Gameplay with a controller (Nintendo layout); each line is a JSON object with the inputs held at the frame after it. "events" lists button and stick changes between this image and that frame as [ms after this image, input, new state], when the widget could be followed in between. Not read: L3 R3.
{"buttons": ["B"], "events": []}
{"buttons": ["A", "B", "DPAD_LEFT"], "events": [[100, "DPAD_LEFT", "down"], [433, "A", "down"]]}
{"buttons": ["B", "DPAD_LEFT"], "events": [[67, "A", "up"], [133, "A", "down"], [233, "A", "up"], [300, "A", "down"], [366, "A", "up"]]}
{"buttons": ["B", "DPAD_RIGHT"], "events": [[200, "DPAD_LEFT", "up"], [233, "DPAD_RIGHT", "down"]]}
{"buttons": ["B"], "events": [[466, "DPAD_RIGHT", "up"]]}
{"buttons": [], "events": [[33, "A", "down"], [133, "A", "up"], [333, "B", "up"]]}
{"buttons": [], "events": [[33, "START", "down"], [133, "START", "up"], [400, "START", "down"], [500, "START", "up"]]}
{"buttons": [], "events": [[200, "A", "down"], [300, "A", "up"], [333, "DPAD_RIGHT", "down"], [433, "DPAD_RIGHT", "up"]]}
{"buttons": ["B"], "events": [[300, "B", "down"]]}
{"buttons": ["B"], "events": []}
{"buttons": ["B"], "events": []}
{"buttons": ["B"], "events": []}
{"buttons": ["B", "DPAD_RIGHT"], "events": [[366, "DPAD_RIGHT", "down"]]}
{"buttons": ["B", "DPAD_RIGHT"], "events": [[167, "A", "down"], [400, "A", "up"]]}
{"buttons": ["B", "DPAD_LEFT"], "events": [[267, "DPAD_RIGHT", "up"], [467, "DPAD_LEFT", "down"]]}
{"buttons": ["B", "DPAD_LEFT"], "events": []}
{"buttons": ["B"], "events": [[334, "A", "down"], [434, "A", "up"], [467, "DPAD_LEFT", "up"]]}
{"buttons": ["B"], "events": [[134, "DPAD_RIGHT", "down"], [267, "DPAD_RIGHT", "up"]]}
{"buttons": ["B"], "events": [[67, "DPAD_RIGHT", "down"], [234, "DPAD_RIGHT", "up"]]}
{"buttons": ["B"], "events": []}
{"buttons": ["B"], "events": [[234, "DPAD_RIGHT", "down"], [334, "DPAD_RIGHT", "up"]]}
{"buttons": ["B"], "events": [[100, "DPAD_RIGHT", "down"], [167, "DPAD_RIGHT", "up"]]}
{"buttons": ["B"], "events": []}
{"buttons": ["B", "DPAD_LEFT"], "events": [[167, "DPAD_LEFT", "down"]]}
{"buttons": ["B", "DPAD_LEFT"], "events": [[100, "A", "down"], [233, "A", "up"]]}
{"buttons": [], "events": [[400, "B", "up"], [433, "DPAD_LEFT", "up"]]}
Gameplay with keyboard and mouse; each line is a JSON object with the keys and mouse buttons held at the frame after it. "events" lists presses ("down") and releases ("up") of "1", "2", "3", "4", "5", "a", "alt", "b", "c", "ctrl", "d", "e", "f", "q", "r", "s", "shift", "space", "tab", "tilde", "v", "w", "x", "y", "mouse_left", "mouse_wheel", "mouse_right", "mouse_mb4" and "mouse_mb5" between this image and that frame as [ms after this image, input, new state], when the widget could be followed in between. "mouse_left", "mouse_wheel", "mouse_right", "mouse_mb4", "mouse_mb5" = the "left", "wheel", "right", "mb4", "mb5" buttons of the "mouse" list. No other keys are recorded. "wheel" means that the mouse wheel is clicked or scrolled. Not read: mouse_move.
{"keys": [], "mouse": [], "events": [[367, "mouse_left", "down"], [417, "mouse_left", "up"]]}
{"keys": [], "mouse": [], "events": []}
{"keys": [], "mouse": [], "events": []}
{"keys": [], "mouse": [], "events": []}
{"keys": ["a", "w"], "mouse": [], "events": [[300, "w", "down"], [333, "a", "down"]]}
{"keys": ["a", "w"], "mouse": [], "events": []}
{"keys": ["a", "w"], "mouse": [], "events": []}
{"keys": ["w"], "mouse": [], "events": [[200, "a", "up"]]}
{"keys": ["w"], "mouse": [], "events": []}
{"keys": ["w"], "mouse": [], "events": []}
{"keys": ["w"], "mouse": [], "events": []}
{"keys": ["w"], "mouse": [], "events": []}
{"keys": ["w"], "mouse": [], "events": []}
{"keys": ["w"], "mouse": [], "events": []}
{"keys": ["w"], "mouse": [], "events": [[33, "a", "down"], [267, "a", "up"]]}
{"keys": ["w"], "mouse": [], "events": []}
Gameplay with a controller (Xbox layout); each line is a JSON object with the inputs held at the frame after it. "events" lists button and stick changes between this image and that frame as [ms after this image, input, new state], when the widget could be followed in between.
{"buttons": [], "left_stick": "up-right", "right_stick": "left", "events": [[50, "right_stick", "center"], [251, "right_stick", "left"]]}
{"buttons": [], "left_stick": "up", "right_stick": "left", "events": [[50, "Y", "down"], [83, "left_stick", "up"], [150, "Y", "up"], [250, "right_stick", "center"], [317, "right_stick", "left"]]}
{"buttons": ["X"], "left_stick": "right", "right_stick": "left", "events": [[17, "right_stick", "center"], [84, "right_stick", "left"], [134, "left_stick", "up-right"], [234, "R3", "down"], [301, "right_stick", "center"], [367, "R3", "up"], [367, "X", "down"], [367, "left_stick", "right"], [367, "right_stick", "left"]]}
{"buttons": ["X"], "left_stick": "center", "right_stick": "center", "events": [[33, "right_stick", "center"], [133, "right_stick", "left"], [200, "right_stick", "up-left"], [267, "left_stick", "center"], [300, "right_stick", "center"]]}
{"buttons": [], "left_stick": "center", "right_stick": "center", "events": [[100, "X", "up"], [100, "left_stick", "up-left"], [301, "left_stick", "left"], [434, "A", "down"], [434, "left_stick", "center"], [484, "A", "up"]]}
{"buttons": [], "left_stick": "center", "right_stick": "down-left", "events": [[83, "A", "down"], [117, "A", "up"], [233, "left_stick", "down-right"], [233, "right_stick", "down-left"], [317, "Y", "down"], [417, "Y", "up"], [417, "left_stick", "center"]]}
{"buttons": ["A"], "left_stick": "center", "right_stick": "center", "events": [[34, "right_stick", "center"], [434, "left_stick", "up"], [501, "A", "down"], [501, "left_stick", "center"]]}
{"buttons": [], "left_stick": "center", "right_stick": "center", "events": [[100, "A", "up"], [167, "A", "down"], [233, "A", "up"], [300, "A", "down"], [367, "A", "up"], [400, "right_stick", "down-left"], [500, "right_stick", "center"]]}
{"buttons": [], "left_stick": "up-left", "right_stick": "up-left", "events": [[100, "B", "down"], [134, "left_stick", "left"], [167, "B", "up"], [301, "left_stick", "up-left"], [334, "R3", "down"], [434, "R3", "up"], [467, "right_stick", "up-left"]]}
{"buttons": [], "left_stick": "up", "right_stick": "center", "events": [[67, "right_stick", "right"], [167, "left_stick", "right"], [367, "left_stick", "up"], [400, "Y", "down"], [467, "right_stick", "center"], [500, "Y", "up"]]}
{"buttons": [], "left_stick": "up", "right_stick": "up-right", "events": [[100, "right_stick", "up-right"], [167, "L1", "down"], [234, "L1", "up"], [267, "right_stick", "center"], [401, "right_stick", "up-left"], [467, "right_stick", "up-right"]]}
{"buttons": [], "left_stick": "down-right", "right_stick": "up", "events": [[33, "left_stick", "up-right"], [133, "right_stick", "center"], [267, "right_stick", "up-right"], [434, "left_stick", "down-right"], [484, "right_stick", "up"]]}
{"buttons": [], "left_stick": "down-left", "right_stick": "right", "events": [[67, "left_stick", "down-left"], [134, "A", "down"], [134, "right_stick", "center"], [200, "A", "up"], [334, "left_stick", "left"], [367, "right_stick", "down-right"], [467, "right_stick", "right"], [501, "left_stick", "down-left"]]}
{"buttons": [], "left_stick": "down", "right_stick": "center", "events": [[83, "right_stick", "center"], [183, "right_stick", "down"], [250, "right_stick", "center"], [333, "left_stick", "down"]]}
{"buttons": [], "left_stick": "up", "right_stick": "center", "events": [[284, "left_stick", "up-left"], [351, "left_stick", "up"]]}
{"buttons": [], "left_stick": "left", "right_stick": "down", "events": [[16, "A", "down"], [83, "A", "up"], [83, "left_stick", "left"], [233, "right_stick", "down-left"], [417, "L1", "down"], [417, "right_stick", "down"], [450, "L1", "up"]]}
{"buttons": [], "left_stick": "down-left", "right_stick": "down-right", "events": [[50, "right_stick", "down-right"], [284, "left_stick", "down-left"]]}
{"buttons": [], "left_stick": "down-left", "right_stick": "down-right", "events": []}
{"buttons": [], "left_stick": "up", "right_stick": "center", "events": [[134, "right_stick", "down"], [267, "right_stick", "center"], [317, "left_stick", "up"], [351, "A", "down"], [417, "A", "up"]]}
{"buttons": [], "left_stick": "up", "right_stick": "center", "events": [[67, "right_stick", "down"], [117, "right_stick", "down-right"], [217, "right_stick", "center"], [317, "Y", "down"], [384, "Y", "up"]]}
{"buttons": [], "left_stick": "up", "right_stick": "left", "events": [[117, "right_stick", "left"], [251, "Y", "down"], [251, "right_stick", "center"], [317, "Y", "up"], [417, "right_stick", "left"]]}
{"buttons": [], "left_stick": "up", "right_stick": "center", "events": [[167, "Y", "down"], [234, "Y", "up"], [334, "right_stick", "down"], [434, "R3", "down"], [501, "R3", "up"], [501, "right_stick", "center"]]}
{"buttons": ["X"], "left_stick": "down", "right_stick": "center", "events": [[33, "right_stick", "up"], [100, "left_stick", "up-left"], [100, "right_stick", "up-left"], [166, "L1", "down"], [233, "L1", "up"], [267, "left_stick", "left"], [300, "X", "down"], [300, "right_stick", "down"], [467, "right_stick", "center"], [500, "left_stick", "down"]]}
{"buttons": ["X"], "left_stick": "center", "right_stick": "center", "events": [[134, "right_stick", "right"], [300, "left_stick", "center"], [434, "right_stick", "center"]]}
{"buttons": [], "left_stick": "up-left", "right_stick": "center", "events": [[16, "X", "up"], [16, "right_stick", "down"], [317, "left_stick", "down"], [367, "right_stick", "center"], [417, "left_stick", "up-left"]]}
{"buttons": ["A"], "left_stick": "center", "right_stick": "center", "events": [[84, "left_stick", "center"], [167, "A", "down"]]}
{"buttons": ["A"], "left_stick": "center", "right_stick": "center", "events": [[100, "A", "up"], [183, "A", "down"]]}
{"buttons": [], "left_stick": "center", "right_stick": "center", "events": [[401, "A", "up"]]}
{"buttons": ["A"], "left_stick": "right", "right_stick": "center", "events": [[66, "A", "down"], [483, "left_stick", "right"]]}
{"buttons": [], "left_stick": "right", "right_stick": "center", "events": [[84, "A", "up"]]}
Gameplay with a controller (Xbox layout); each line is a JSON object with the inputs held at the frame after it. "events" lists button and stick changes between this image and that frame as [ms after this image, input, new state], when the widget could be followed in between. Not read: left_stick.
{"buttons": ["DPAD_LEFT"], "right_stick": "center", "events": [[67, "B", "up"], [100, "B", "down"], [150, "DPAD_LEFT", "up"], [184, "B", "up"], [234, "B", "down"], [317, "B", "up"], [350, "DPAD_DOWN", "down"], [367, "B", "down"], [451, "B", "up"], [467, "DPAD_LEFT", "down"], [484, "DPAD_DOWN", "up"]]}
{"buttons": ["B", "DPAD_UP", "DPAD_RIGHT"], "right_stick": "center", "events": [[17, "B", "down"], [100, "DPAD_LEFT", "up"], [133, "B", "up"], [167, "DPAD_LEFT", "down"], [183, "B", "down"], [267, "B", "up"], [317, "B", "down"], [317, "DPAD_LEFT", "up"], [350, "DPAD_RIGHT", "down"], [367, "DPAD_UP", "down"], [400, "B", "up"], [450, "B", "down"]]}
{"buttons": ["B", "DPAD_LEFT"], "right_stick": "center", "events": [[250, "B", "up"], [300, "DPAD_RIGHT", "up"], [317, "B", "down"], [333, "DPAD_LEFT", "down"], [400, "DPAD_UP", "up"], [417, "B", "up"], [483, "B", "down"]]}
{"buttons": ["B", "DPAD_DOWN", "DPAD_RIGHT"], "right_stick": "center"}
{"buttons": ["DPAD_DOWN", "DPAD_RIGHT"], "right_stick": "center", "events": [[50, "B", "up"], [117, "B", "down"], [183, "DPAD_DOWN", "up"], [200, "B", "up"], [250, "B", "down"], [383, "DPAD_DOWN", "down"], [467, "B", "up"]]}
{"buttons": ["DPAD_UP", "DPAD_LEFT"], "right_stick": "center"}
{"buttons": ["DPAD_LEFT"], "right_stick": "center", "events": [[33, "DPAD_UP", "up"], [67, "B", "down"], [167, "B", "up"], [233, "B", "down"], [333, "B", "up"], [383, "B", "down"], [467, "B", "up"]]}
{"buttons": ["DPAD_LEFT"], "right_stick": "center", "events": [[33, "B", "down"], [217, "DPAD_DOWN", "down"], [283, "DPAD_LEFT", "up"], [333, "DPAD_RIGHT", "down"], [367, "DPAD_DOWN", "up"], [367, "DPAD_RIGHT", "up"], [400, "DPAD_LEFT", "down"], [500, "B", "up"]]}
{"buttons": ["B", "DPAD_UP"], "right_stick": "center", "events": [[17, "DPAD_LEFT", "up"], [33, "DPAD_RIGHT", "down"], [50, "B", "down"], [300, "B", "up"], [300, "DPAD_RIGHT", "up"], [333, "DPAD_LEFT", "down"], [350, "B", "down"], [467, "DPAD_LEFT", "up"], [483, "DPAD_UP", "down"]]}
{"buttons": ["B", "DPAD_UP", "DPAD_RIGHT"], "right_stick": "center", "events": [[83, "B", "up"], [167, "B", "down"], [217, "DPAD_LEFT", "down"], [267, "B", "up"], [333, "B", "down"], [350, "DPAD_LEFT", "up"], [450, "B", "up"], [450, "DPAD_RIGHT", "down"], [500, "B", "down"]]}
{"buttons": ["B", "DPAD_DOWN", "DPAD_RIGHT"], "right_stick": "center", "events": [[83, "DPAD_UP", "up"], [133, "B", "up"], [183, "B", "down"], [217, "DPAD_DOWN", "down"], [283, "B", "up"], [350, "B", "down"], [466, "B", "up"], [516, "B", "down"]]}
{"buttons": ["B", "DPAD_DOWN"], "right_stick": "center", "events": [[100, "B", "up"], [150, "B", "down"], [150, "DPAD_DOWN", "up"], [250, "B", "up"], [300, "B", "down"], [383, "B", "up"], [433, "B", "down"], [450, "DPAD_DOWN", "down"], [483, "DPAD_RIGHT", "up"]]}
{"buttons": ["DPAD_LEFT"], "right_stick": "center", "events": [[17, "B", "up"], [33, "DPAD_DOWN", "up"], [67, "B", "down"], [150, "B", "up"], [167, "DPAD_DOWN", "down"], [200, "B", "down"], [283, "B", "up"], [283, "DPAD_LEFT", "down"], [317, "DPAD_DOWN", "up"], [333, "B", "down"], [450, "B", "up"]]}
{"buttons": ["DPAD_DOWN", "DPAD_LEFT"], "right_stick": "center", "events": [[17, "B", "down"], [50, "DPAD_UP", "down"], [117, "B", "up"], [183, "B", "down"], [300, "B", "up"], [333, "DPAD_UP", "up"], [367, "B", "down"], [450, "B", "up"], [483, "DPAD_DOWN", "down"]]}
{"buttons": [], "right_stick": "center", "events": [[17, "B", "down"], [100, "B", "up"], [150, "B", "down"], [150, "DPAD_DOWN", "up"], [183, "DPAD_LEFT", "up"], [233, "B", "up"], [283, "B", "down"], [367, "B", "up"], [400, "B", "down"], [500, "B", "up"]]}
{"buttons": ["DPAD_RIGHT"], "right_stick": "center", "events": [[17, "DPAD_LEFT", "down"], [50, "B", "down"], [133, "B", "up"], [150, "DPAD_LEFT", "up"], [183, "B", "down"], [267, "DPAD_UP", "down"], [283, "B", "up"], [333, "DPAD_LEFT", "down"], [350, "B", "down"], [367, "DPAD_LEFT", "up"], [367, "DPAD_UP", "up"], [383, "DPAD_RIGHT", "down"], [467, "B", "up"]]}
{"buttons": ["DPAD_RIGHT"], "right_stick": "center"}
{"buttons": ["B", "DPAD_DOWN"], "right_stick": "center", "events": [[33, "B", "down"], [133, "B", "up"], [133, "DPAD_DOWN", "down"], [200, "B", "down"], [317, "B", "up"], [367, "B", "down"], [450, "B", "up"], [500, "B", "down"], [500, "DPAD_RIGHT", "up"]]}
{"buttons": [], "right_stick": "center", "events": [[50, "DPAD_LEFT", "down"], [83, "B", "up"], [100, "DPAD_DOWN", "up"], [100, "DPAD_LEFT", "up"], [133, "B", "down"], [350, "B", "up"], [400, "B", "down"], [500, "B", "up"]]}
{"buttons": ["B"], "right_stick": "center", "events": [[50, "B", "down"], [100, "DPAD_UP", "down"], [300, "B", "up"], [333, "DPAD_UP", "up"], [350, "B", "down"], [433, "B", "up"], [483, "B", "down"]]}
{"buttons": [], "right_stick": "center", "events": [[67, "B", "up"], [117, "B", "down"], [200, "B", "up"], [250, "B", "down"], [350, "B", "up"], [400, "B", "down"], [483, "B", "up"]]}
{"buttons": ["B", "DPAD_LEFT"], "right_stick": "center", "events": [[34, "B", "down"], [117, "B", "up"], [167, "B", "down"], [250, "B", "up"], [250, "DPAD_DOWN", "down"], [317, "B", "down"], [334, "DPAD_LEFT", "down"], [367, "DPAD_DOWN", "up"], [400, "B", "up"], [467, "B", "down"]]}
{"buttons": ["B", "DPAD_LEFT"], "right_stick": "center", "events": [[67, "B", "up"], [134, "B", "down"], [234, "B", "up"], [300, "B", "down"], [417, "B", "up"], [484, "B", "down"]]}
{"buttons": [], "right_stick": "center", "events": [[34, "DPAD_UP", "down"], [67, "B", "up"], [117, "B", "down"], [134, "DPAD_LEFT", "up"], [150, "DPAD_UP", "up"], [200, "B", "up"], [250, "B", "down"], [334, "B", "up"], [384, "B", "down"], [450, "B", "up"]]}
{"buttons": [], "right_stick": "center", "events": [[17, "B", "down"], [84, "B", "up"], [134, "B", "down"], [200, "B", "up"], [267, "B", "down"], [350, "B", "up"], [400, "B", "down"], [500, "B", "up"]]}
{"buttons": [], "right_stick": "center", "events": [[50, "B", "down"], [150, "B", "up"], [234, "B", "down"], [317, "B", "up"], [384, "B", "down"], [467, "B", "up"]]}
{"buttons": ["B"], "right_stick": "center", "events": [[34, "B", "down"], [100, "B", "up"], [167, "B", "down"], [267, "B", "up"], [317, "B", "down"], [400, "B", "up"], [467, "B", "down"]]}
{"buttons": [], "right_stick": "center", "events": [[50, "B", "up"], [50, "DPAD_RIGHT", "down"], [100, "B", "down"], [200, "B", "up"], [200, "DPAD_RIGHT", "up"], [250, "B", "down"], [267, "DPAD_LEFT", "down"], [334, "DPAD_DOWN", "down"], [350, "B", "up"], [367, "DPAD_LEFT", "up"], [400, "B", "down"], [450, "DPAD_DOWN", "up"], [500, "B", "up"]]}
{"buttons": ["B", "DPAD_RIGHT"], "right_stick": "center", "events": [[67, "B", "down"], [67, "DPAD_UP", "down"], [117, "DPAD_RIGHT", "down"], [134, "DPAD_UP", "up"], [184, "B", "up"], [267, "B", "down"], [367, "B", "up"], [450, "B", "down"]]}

--------------------------------------------------

→ Exercise goal
Go line by line through the records and copy those that contain the word "object".

→ Written answer
Gameplay with a controller (Nintendo layout); each line is a JSON object with the inputs held at the frame after it. "events" lists button and stick changes between this image and that frame as [ms after this image, input, new state], when the widget could be followed in between. Not read: L3 R3.
Gameplay with keyboard and mouse; each line is a JSON object with the keys and mouse buttons held at the frame after it. "events" lists presses ("down") and releases ("up") of "1", "2", "3", "4", "5", "a", "alt", "b", "c", "ctrl", "d", "e", "f", "q", "r", "s", "shift", "space", "tab", "tilde", "v", "w", "x", "y", "mouse_left", "mouse_wheel", "mouse_right", "mouse_mb4" and "mouse_mb5" between this image and that frame as [ms after this image, input, new state], when the widget could be followed in between. "mouse_left", "mouse_wheel", "mouse_right", "mouse_mb4", "mouse_mb5" = the "left", "wheel", "right", "mb4", "mb5" buttons of the "mouse" list. No other keys are recorded. "wheel" means that the mouse wheel is clicked or scrolled. Not read: mouse_move.
Gameplay with a controller (Xbox layout); each line is a JSON object with the inputs held at the frame after it. "events" lists button and stick changes between this image and that frame as [ms after this image, input, new state], when the widget could be followed in between.
Gameplay with a controller (Xbox layout); each line is a JSON object with the inputs held at the frame after it. "events" lists button and stick changes between this image and that frame as [ms after this image, input, new state], when the widget could be followed in between. Not read: left_stick.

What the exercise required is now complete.